Karkin

Regions with significant populations
- United States ( California)

Languages
- English, formerly Karkin

Religion
- Traditional tribal religion

= Karkin people =

Division of the Ohlone people of Northern California

The Karkin people (also called Los Carquines in Spanish) are one of eight Ohlone peoples, Indigenous peoples of California.

==History==

The Karkin people have historically lived in the Carquinez Strait region in the northeast portion of the San Francisco Bay estuary. They spoke the Karkin language, the only documentation of which is a single vocabulary obtained by linguist-missionary Felipe Arroyo de la Cuesta at Mission Dolores in 1821 from Karkin speaker Mariano Antonio Sagnegse. According to de la Cuesta, karkin means 'to trade.' Although meager, the records of Karkin show that it constituted a distinct branch of Costanoan/Ohlone, strikingly different from the neighboring Chochenyo and other Ohlone languages spoken farther south and across the bay. It is believed that there were about 200 Karkin speakers before colonization.

Starting in 1787, some Karkin people began moving to Mission Dolores in present-day San Francisco. In 1804 and 1807, Karkins resisted attempts by Mission Indians to recapture fugitive Indians who had escaped the mission. The last Karkins moved to the mission between 1809 and 1810. At the end of 1817, 49 Karkins were living at Mission Dolores. By the end of 1823, 35 Karkin people lived at Mission Dolores, Mission San Francisco Solano, and Mission San Jose, seven of whom had been born in the missions.
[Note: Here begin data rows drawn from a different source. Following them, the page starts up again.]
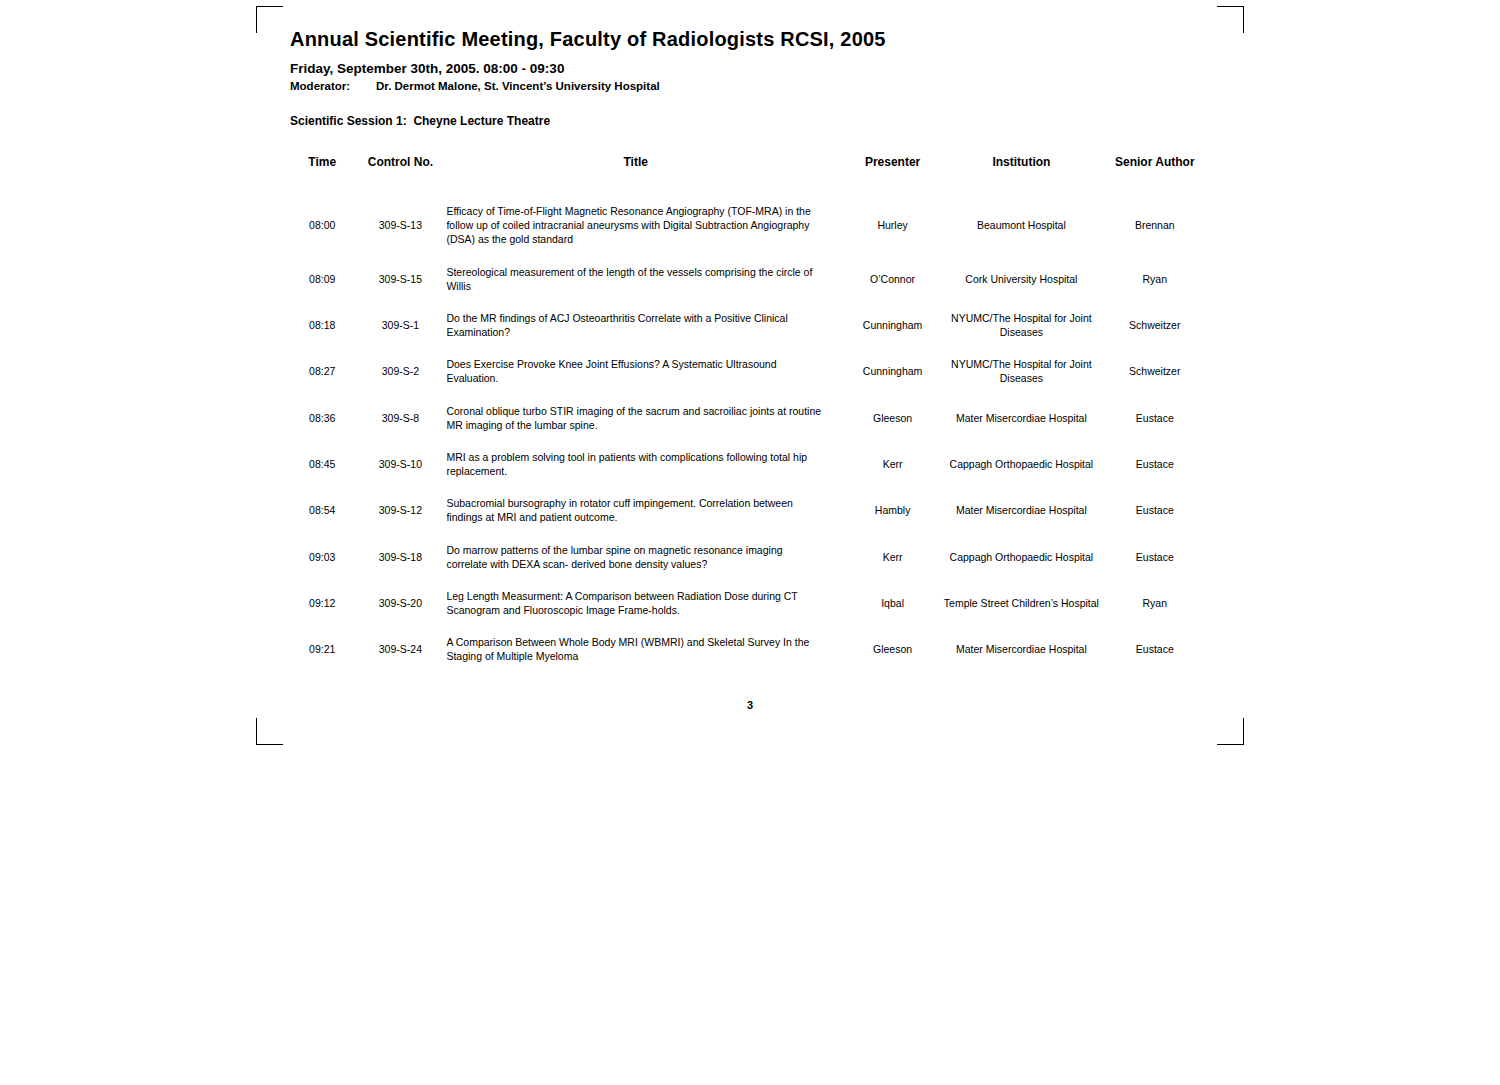Annual Scientific Meeting, Faculty of Radiologists RCSI, 2005
Friday, September 30th, 2005. 08:00 - 09:30
Moderator: Dr. Dermot Malone, St. Vincent’s University Hospital
Scientific Session 1: Cheyne Lecture Theatre
| Time | Control No. | Title | Presenter | Institution | Senior Author |
| --- | --- | --- | --- | --- | --- |
| 08:00 | 309-S-13 | Efficacy of Time-of-Flight Magnetic Resonance Angiography (TOF-MRA) in the follow up of coiled intracranial aneurysms with Digital Subtraction Angiography (DSA) as the gold standard | Hurley | Beaumont Hospital | Brennan |
| 08:09 | 309-S-15 | Stereological measurement of the length of the vessels comprising the circle of Willis | O’Connor | Cork University Hospital | Ryan |
| 08:18 | 309-S-1 | Do the MR findings of ACJ Osteoarthritis Correlate with a Positive Clinical Examination? | Cunningham | NYUMC/The Hospital for Joint Diseases | Schweitzer |
| 08:27 | 309-S-2 | Does Exercise Provoke Knee Joint Effusions? A Systematic Ultrasound Evaluation. | Cunningham | NYUMC/The Hospital for Joint Diseases | Schweitzer |
| 08:36 | 309-S-8 | Coronal oblique turbo STIR imaging of the sacrum and sacroiliac joints at routine MR imaging of the lumbar spine. | Gleeson | Mater Misercordiae Hospital | Eustace |
| 08:45 | 309-S-10 | MRI as a problem solving tool in patients with complications following total hip replacement. | Kerr | Cappagh Orthopaedic Hospital | Eustace |
| 08:54 | 309-S-12 | Subacromial bursography in rotator cuff impingement. Correlation between findings at MRI and patient outcome. | Hambly | Mater Misercordiae Hospital | Eustace |
| 09:03 | 309-S-18 | Do marrow patterns of the lumbar spine on magnetic resonance imaging correlate with DEXA scan- derived bone density values? | Kerr | Cappagh Orthopaedic Hospital | Eustace |
| 09:12 | 309-S-20 | Leg Length Measurment: A Comparison between Radiation Dose during CT Scanogram and Fluoroscopic Image Frame-holds. | Iqbal | Temple Street Children’s Hospital | Ryan |
| 09:21 | 309-S-24 | A Comparison Between Whole Body MRI (WBMRI) and Skeletal Survey In the Staging of Multiple Myeloma | Gleeson | Mater Misercordiae Hospital | Eustace |
3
In 1925, Alfred Kroeber, then director of the Hearst Museum of Anthropology, declared the Ohlone extinct, which directly led to its losing federal recognition and land rights.

The Confederated Villages of Lisjan is a tribe made up of Karkin and six other neighboring indigenous groups.

Corrina Gould is a Karkin and Chochenyo activist who co-founded Indian People Organizing for Change and the Sogorea Te’ Land Trust, and is the spokesperson for the Confederated Villages of Lisjan.